What to work on
Could you return every record below word for word, leaving out the pictures?

Supplied entries
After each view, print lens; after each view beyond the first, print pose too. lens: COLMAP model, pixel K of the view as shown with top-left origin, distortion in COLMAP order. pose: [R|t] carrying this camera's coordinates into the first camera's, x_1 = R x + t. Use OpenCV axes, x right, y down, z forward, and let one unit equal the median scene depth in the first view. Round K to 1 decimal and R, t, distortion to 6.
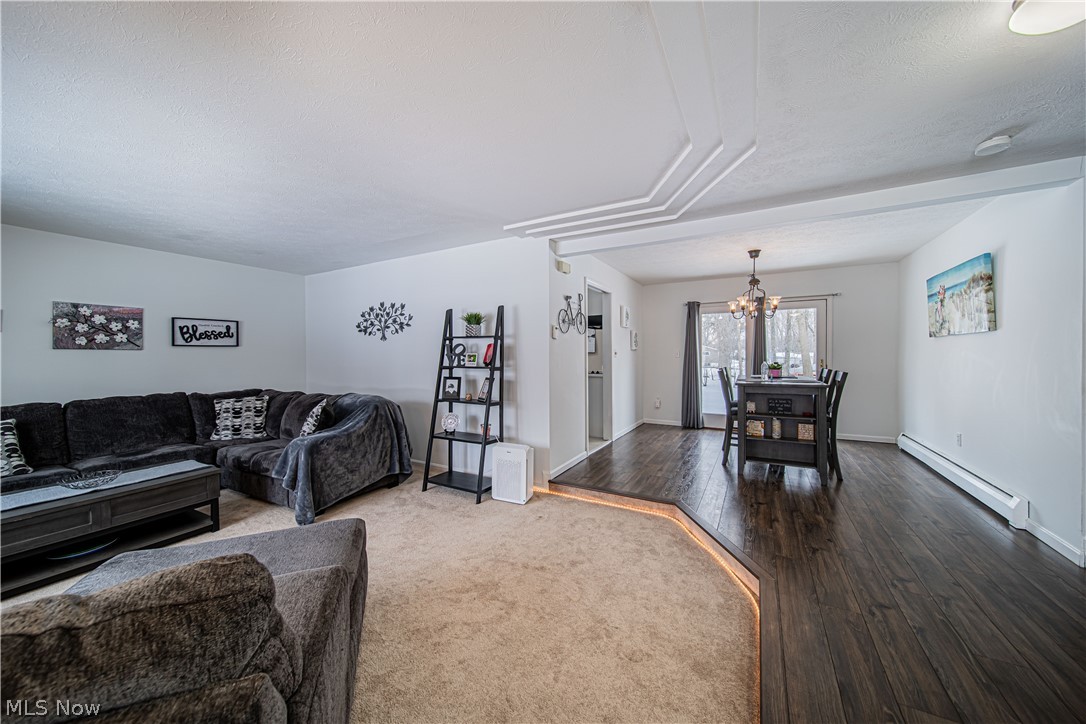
lens RADIAL K [[381.9, 0, 543.6], [0, 381.9, 356.4], [0, 0, 1]] dist [-0.000352, -0.000775]
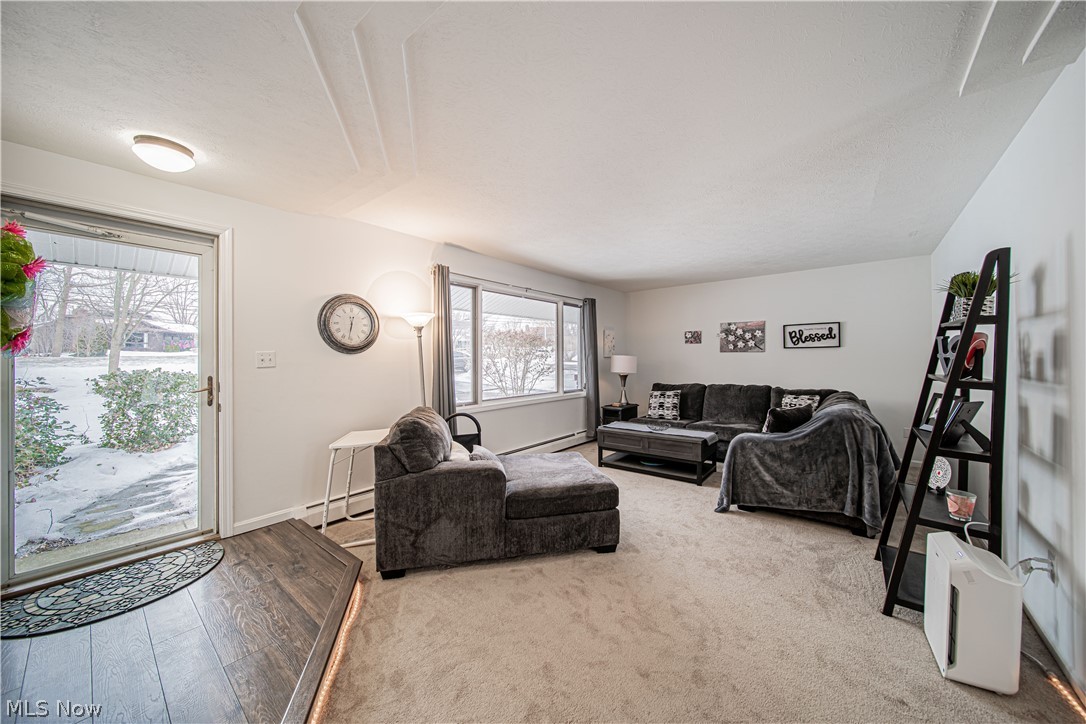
lens RADIAL K [[381.9, 0, 544.3], [0, 381.9, 358.9], [0, 0, 1]] dist [-0.000352, -0.000775]
pose [[-0.180803, 0.006603, -0.983497, 0.410067], [-0.001147, 0.999975, 0.006924, -0.001338], [0.983519, 0.002380, -0.180791, 0.506462]]
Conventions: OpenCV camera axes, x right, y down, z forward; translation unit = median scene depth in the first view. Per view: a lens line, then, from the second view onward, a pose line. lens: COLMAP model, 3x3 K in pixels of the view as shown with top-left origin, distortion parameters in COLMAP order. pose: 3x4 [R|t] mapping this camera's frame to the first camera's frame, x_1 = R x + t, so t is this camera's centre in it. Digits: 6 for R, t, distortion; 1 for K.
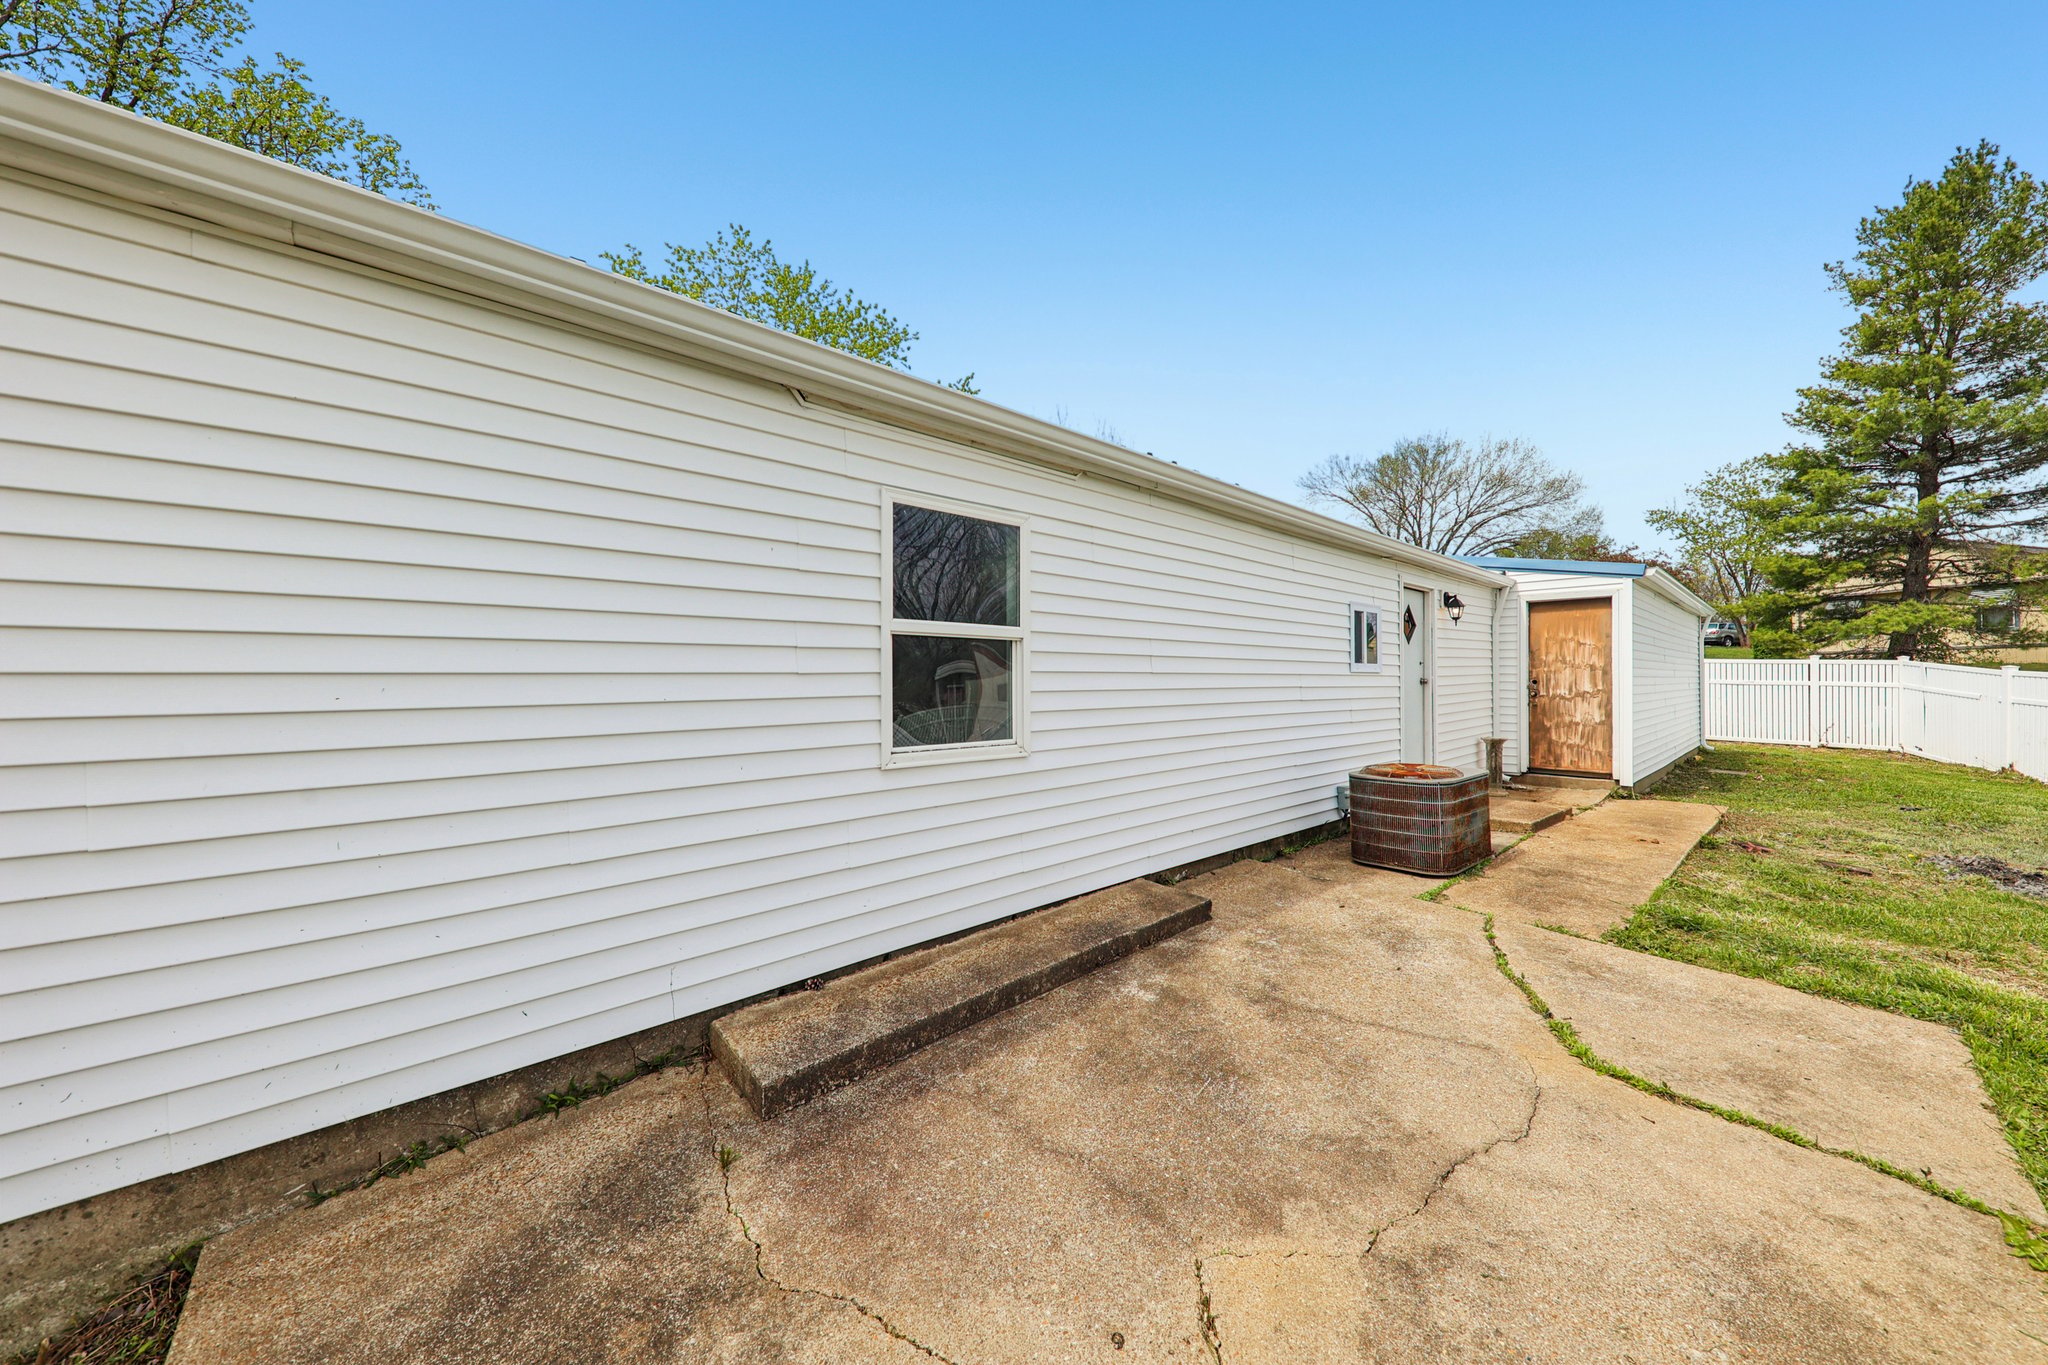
lens RADIAL K [[705.7, 0, 1030.4], [0, 705.7, 670.9], [0, 0, 1]] dist [0.008290, -0.000046]
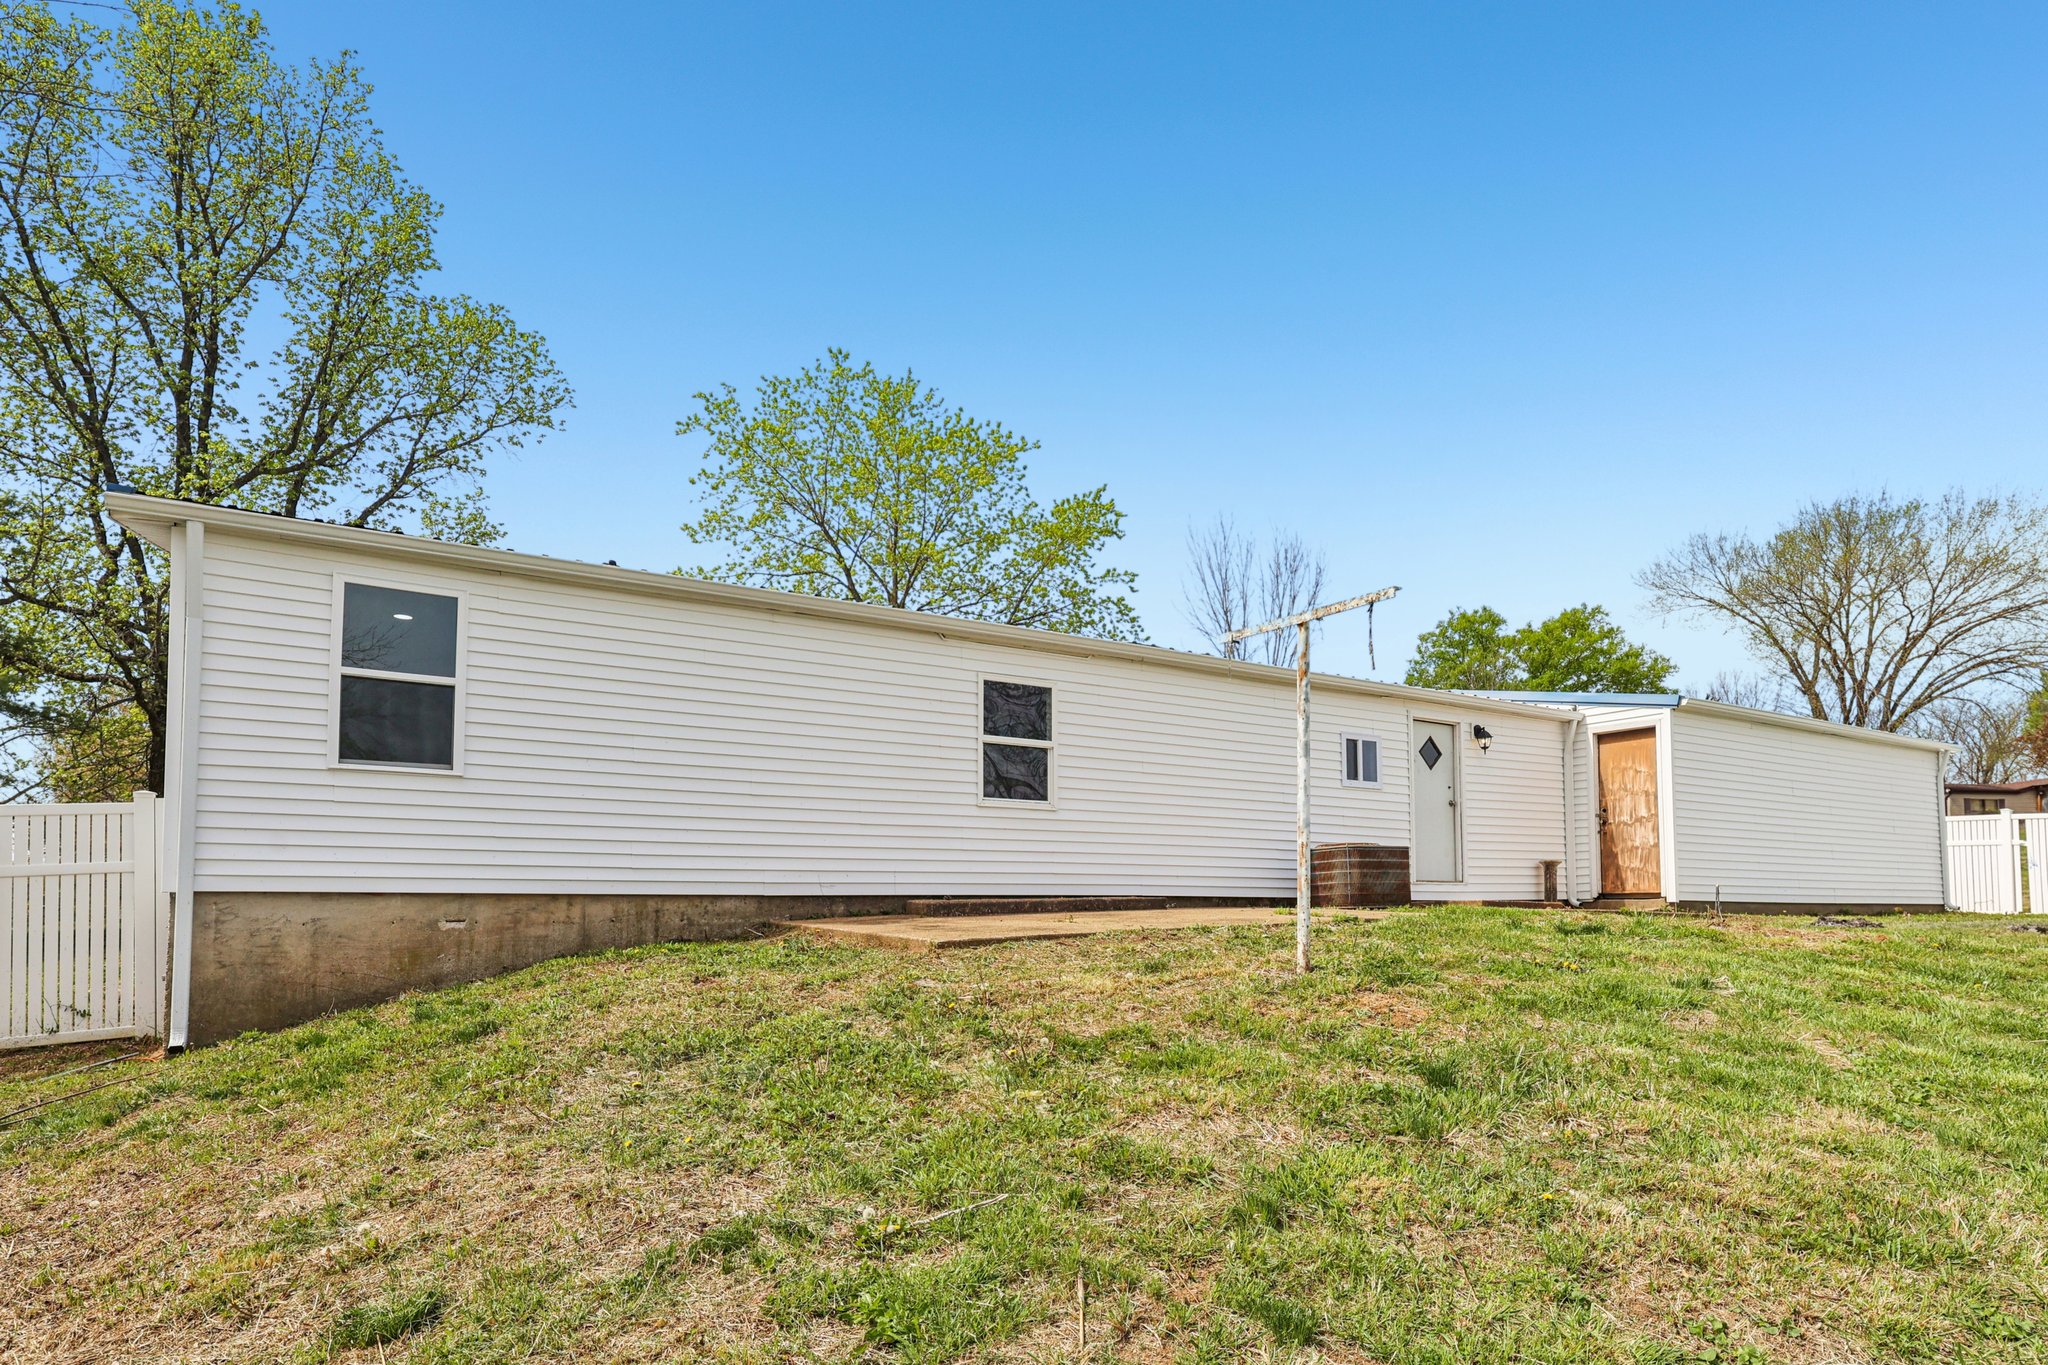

Answer box
After each view, print lens; after each view beyond the first, print pose too. lens: COLMAP model, pixel K of the view as shown with top-left origin, distortion in COLMAP order. pose: [R|t] carrying this camera's coordinates into the first camera's, x_1 = R x + t. Use OpenCV axes, x right, y down, z forward, and let one unit equal the median scene depth in the first view. Round K to 1 decimal and R, t, distortion to 6.
lens RADIAL K [[381.9, 0, 543.6], [0, 381.9, 356.4], [0, 0, 1]] dist [-0.000352, -0.000775]
lens RADIAL K [[381.9, 0, 544.3], [0, 381.9, 358.9], [0, 0, 1]] dist [-0.000352, -0.000775]
pose [[-0.180803, 0.006603, -0.983497, 0.410067], [-0.001147, 0.999975, 0.006924, -0.001338], [0.983519, 0.002380, -0.180791, 0.506462]]
Conventions: OpenCV camera axes, x right, y down, z forward; translation unit = median scene depth in the first view. Per view: a lens line, then, from the second view onward, a pose line. lens: COLMAP model, 3x3 K in pixels of the view as shown with top-left origin, distortion parameters in COLMAP order. pose: 3x4 [R|t] mapping this camera's frame to the first camera's frame, x_1 = R x + t, so t is this camera's centre in it. Digits: 6 for R, t, distortion; 1 for K.
lens RADIAL K [[705.7, 0, 1030.4], [0, 705.7, 670.9], [0, 0, 1]] dist [0.008290, -0.000046]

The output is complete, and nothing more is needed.